Two important review papers are out this week (state of the art) and deserve mention in the blog. They both dovetail nicely, and serve as bookends in our approach to readmission management.
Assessing discharge recidivism rates is dicey at best, and given the state of evidence, again, we are called upon to correct a systemic problem—one with multiple causes—with unsatisfactory tools. This frustrates not just hospitalists, but the health system at large given the uneven progress in improving this metric.
If we cannot predict who will return to the hospital, or choose proper interventions, performance ranking and penalties are premature. A recurring theme, the same concern exists with standardized mortality ratios (SMR). Moreover, if there is any doubt as to assessments in that realm, this citation is sobering. The horse has left the barn however; we are stuck, and resistance is futile.
Casting wide nets (“bundles of services”) is the best available salve to tackle the problem currently. Effective? Yes. Efficicent? No.
Hospitals will spend needlessly and target resources unproductively. If the benefits of reducing readmissions outweigh the lost opportunity cost of directing valued dollars elsewhere, the system wins. If not, the system loses. Knowing the arrival of new data will take time, establishing how hospitals should implement bundles, in what dose, and the components, is the next trying step.
The JAMA citation examined the performance of risk prediction models. Many were only slightly better than a coin toss: (c statistic ranges: 0.5-0.6). The money summary:
[…]Nevertheless, the poor discriminative ability of most of the administrative models we examined raises concerns about the ability to standardize risk across hospitals to fairly compare hospital performance. Until risk prediction and risk adjustment become more accurate, it seems inappropriate to compare hospitals in this way and reimburse (or penalize) them on the basis of risk-standardized readmission rates.[…]
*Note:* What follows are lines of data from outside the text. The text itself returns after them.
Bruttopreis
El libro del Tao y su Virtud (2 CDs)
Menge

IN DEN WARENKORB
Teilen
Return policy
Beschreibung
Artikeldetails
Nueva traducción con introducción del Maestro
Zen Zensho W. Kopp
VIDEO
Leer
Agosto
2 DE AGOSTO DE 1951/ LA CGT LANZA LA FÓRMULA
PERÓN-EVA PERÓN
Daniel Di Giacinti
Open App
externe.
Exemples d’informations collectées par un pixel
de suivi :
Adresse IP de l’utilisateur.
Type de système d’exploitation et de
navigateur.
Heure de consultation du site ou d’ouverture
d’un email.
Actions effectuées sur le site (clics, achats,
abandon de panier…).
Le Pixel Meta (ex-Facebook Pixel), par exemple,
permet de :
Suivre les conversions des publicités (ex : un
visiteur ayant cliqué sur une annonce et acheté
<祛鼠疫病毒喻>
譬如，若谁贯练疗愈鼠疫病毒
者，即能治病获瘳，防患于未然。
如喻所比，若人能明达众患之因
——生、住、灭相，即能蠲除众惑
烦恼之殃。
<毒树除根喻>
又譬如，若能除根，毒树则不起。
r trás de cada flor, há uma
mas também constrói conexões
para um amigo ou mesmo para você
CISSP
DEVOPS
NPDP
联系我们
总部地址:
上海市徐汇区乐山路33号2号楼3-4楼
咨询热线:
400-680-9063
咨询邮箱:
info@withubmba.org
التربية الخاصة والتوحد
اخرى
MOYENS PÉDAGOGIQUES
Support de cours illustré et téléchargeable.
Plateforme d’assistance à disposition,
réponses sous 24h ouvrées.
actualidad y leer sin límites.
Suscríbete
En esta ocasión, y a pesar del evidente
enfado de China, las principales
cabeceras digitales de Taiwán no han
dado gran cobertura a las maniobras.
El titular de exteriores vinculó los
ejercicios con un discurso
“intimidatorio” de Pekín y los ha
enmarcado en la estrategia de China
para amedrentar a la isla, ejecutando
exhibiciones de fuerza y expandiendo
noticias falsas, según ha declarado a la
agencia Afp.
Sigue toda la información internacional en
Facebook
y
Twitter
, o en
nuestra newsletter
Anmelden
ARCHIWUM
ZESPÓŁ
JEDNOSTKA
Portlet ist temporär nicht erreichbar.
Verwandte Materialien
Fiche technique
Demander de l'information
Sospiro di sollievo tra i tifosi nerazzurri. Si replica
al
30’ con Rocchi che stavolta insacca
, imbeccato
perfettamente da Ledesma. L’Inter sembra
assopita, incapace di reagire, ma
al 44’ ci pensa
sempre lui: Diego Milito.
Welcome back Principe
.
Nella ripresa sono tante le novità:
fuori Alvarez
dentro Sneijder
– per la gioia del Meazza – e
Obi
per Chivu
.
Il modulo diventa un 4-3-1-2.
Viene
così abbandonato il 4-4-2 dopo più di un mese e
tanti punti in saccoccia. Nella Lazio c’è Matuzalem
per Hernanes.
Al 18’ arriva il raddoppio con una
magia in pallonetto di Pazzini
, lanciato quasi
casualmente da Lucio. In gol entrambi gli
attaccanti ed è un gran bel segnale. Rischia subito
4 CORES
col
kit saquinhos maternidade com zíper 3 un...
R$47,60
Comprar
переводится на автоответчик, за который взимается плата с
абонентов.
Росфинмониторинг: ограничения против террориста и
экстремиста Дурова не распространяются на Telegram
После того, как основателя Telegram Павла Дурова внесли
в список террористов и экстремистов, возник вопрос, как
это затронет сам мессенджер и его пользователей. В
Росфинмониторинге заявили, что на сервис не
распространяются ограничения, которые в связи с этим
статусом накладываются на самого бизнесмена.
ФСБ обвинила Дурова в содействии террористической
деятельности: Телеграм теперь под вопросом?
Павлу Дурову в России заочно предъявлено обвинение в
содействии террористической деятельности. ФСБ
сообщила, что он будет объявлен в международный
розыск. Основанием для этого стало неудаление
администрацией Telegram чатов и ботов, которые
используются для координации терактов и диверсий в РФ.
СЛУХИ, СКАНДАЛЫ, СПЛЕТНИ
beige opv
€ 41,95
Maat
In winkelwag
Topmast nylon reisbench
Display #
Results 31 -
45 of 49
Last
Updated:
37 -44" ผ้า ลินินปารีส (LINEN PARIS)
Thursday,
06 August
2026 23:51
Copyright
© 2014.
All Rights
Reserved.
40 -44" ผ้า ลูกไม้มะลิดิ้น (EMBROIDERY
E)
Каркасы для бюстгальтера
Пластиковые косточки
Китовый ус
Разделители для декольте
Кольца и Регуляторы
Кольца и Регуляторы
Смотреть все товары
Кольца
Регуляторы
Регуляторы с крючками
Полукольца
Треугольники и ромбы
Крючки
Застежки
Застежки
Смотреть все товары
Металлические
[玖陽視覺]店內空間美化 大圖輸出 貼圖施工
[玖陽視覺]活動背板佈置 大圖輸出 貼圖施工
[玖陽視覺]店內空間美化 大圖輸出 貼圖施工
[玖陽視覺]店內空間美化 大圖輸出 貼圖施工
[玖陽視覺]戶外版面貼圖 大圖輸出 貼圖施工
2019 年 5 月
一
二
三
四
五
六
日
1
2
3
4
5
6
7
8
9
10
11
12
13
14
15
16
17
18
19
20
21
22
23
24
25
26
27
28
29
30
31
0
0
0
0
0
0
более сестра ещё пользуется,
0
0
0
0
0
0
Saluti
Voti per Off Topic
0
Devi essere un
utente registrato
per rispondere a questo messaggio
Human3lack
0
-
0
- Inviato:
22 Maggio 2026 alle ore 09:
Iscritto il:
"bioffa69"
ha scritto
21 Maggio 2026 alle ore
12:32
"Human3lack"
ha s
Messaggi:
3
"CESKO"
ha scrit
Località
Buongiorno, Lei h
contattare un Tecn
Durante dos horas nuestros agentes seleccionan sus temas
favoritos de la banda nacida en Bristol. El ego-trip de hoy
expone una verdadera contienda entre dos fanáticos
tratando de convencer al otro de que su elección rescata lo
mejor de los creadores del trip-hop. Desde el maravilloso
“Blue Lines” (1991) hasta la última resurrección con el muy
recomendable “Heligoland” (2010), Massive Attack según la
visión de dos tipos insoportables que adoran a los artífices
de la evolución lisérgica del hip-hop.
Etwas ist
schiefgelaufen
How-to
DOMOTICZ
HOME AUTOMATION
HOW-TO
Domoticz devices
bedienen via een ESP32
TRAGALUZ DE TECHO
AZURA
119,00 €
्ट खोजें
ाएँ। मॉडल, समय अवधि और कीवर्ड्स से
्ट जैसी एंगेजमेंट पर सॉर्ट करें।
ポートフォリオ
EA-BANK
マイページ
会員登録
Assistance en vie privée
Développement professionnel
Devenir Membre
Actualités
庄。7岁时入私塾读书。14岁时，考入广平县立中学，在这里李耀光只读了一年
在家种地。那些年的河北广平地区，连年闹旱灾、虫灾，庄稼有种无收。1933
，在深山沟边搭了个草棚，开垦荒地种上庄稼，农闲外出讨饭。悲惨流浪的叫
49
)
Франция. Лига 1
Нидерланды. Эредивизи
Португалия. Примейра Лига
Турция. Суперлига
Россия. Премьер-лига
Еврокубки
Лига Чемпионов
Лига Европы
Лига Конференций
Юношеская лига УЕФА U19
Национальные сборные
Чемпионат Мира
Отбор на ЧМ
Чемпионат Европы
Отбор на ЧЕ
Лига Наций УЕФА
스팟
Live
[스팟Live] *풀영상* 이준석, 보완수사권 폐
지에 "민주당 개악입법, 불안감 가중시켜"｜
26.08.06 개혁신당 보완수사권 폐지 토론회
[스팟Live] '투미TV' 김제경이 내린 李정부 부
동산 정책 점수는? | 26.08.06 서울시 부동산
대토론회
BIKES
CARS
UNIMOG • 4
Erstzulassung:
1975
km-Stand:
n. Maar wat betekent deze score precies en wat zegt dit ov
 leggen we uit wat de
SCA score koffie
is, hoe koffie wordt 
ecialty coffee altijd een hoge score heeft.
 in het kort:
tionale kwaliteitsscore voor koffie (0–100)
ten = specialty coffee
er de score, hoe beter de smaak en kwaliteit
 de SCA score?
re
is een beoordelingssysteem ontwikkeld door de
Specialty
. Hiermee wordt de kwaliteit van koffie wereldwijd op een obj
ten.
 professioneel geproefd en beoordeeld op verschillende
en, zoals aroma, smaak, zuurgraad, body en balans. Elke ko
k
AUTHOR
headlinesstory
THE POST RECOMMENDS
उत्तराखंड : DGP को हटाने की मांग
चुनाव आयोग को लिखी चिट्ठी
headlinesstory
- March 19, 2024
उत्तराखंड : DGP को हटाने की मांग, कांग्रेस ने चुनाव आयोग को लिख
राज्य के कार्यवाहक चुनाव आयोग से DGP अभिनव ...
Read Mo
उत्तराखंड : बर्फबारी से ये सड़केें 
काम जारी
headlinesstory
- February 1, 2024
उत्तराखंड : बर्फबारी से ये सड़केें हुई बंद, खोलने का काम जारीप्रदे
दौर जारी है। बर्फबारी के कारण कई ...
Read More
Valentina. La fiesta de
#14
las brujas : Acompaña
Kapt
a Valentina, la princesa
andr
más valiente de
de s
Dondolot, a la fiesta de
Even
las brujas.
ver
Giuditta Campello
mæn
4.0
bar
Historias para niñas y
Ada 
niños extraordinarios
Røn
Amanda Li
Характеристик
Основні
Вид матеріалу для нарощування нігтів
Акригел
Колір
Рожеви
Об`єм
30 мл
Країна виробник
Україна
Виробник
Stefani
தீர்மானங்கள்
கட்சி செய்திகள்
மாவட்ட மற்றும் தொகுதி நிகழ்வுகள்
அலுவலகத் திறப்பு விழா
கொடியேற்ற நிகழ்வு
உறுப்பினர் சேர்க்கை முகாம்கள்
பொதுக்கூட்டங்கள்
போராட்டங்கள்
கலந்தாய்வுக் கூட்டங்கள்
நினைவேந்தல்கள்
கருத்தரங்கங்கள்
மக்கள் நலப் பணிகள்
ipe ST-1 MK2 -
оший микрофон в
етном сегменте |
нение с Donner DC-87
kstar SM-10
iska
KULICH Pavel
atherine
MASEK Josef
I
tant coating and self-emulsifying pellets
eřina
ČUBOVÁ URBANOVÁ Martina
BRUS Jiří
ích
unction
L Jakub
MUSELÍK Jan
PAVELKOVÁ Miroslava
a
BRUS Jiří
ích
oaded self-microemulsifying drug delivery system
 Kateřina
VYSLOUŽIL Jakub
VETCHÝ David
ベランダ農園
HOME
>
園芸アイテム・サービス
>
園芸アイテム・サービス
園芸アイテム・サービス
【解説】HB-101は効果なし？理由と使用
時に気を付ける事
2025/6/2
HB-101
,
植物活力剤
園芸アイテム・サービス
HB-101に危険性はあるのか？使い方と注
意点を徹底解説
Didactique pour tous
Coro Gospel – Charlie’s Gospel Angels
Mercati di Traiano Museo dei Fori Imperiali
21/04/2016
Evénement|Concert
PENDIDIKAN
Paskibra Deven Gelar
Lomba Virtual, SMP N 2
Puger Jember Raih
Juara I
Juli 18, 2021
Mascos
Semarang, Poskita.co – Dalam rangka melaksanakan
[…]In summary, readmission risk prediction is a complex endeavor with many inherent limitations. Most models created to date, whether for hospital comparison or clinical purposes, have poor predictive ability. Although in certain settings such models may prove useful, better approaches are needed to assess hospital performance in discharging patients, as well as to identify patients at greater risk of avoidable readmission.
The Annals study looked at trials examining interventions to reduce admission rates. The investigators used the following taxonomy, and another summary statement follows:
“[…] Given the paucity of high-quality trials evaluating various interventions to reduce 30-day readmissions (for example, we found only 4 randomized, controlled trials enrolling >400 participants) and the impending hospital reimbursement penalty for excess rehospitalization, additional patient-centered outcomes research on remedies for avoidable rehospitalization and characteristics of successful implementation is clearly needed. Although rehospitalization represents a large burden to patients and the health care system, the current evidence base may not be adequate to facilitate change even for highly incentivized hospitals, and reconsideration of planned penalties may be reasonable.[…]”
Given difficulties with administrative data, and the intangibles contributing to readmission beyond the control of hospital personnel, I suspect institutions will take gratuitous hits. Only In hindsight, we will untangle the mess.
That is not to say low hanging fruit cant be harvested. It can. However, like diabetic control, the hospitals at a HbA1C readmit level of 9 need to activate—and quickly. However, once at 7.7 (equivalent readmit rate of ~17-18%, my dimension), where many hospitals hover, progressing further will be grueling. Regrettably, we do not have the means in the near to moderate term to collectively subordinate them. Only nameless or unmeasured variables prevail in that ambit.
Call back in five years. Sorry, that is all I can say.
UPDATE: Short, but on target commentary in this weeks JAMA (10-25-11) discussing access to hospital services and associated risk of readmission. Ironically, more home care, more affluence, etc., may increase the chance of readmission, whereas lower economic status may decrease it. The converse is also possible: less resources equal more ER presentations. Again, this is not easy to disentangle, mainly, goings on outside hospital walls and attribution of recurrent hospital stays.